The Ferguson Effect: Do High-Profile Fatal Encounters with Police Lead to Reductions in Arresting Intensity?

Deepak Premkumar is a PhD candidate in agricultural & resource economics at UC Berkeley. His current research examines the social costs of policing by investigating the broader effects of police use of force. More generally, he aims to provide an empirical guide to understand and alleviate crime and health disparities.

Kelly L. Russell, University of Michigan

Becoming Good Investments: Pay for Success and the Financialization of Deservingness

Kelly L. Russell is a PhD candidate in sociology at the University of Michigan. Her research concerns the American political economy, with a special focus on state-market relationships in welfare provision. She is currently completing a dissertation on "Pay for Success" as a novel market-based model for social policy. 
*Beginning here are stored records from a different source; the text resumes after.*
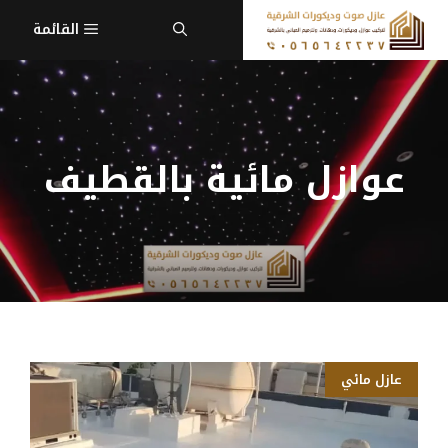
نتقل
القائمة
لى
لمحتوى
عوازل مائية بالقطيف
عازل مائي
William Schpero, Yale University

Evaluating the Marginal Benefit of Investments in the Health Care Safety Net

William Schpero is a PhD candidate studying health policy and economics at Yale University. His current research focuses on the value of private markets for publicly funded health care services, as well as the impact of Medicaid policy on access to and quality of care for vulnerable populations.

Michael J. Schumacher, Loyola University

Dying to Fight: The Individual and Social Processes of the Foreign Fighter Phenomenon

​Special Award: Harold D. Lasswell Award

Michael J. Schumacher is a PhD candidate in the Department of Political Science at Loyola University Chicago. He is interested in terrorism and political violence with a regional focus on the Middle East and North Africa. His current research explores the "foreign fighter phenomenon" in historical context.

Aparna Soni, Indiana University, Bloomington

Reducing Health Disparities among People Diagnosed with Cancer: The Role of Public Health Insurance Expansions

Aparna Soni is a PhD candidate in business economics and public policy at Indiana University in Bloomington. Her research explores how policies and incentives can improve health outcomes and reduce risky behaviors in the population. Soni holds an MA in economics and BA in economics and journalism from Boston University.

Mary Ellen Stitt, University of Texas, Austin

Medicalizing Justice: Therapeutic Alternatives in the Criminal Courts

Mary Ellen Stitt is a doctoral candidate in sociology at the University of Texas at Austin. Her dissertation, “Therapeutic Alternatives in the Criminal Courts,” examines the growing use of therapy as an alternative to criminal prosecution in the United States. 

Margaret Thomas, Boston University

Material Hardship, Public Program Participation, and Children’s Wellbeing

Margaret Thomas is a PhD candidate at Boston University School of Social Work. Her research centers on public policy with a focus on deprivation, poverty, and systemic issues. She completed her BA at the University of Notre Dame and holds an MSW from the University of Illinois at Urbana-Champaign.